Similarly, the Chinese deal with Kazakhstan – in which CNPC and the China Export-Import Bank will lend $5 billion each to Kazmunaigaz (KMG) and the Development Bank of Kazakhstan, respectively – marked a turning point in a trade relationship that has proven difficult in recent years. When CNPC acquired PetroKazakhstan in 2005 – at that point the largest overseas acquisition by a Chinese NOC – the Kazakh government introduced new legislation that granted pre-emptive rights to KMG in future deals. CNPC was criticized for paying too much for the PetroKazakhstan acquisition, but its 67 percent stake in that company has now been accompanied by a 50 percent stake in MMG –giving CNPC a much larger foothold in the upstream in Kazakhstan. The Chinese government views the effort to secure additional crude supplies from Russia and Kazakhstan through the lens of energy security; additional pipeline imports serve as a hedge against possible supply disruptions elsewhere, for example in shipping lanes in the Straits of Hormuz or Straits of Malacca.
Finally, the loans-for-oil agreements will open new opportunities for Chinese service companies. CNPC's service sector subsidiaries in manufacturing and engineering could win pipeline construction contracts for the ESPO phase one and its spur line to China. China's loan to the Development Bank of Kazakhstan will be partly used to construct a "West Europe-West China" highway that would likely employ Chinese construction laborers. Other potential opportunities for Chinese companies in Kazakhstan as a result of the bilateral loans include the construction of a gas pipeline and potential joint work in uranium mining – all projects that would meet job creation objectives of both governments in underdeveloped areas. And China's loan agreement with Petrobras stipulates that the Chinese could supply the Brazilian NOC with "equipment and services in the areas of LNG facilities, offshore drilling rigs and service ships."
Brazil is a particularly enticing market for Chinese service companies, given the enormous demand for engineering, construction and drilling contractors as Petrobras tackles its $174.4 billion five-year investment plan. Although the Brazilian government (and Petrobras) may prefer to turn to domestic companies, the capacity of the Brazilian service sector is limited, and those firms may not be able to match the cost competitiveness of Chinese companies.
China has shrewdly seized an opportunity to make long-term loans in a down cycle, at a time when project finance is hard to come by and traditional bank lending has become difficult to secure. In all of these deals, the Chinese government has found that its partners are more willing to make compromises – whether on interest rates, loan guarantees, or upstream access – in order to attract capital.
While foreign governments may have begrudgingly accepted some of the Chinese terms, the new investment model still holds some distinct advantages for them. In most cases the Chinese NOCs are not directly investing in the upstream – or have acquired only smaller assets – so host governments are not forced to defend themselves against charges that China has seized control of their oil resources. The interest rates charged by the Chinese for these loans are in most cases fairly low – under 6.5 percent in the case of the CDB's loan to Petrobras. Those terms are easier for China's borrowers to accept, and while the interest rates may be low they still exceed China's return on investment in US Treasury bills. And China will essentially pay market prices for its oil imports, in contrast with a past loan to Russia that was renegotiated when Russian companies complained that the Chinese were receiving barrels at a substantial discount.
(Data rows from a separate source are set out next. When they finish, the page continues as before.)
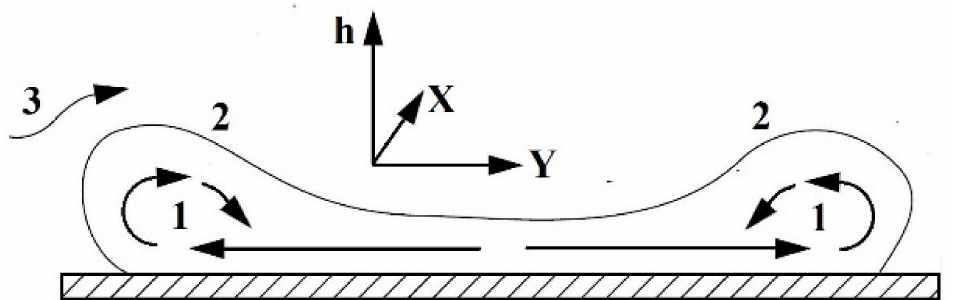
Figure 13. Model of dense gas gravity spreading. 1 Vortex forces in a gas cloud. 2 Heads of a dense cloud. 3 Crosswind blowing across the cloud. Descriptions: X—downwind direction; Y—crosswind direction; h—vertical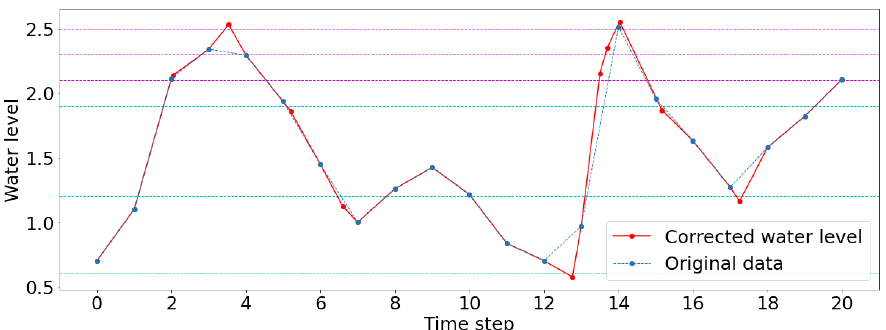
Figure 12. The water level for the first 20 entries of the sample, as given in the data set and by its correction using the modeling established in Section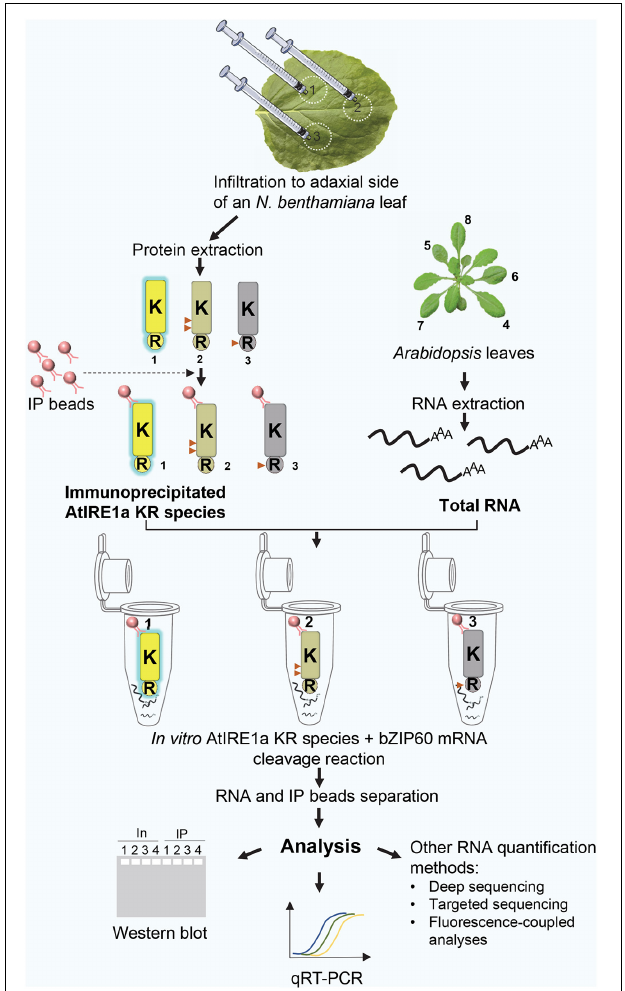
FIGURE 1 | A schematic diagram representing an overview of the quantitative Arabidopsis IRE1a ribonuclease-dependent in vitro mRNA cleavage assay. Numbers 1, 2, 3 represent AtIRE1a-KR, AtIRE1a-KR phospho-dead, and AtIRE1a-KR RNase-dead variants, respectively. The active state of the protein is represented by yellow color and blue glow, the partially reduced activity is depicted in the gray-yellow shade, whereas the inactive state is represented using gray color and no glow. Red triangles on the proteins indicate the approximate positions of point mutations made to generate AtIRE1a-KR variants. Numbers 4, 5, 6, 7, 8 labeling Arabidopsis leaves represent the optimal leaf numbers to be harvested for RNA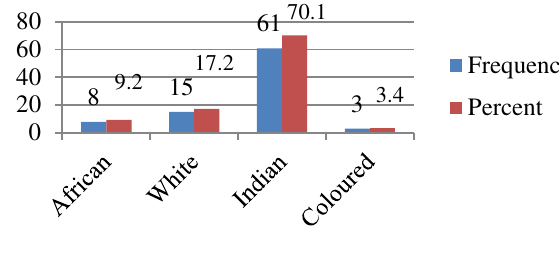
Fig. 3. Race group of participants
Perhaps most importantly, many governments are finding it easier to negotiate directly with the Chinese than to make deals with numerous international oil companies; the Chinese government can leverage its finances and the capabilities of its NOCs and service companies in a single deal. As Petrobras CEO Sergio Gabrielli stated last month, "there isn't someone in the US government that we can sit down with and have the kinds of discussions we're having with the Chinese."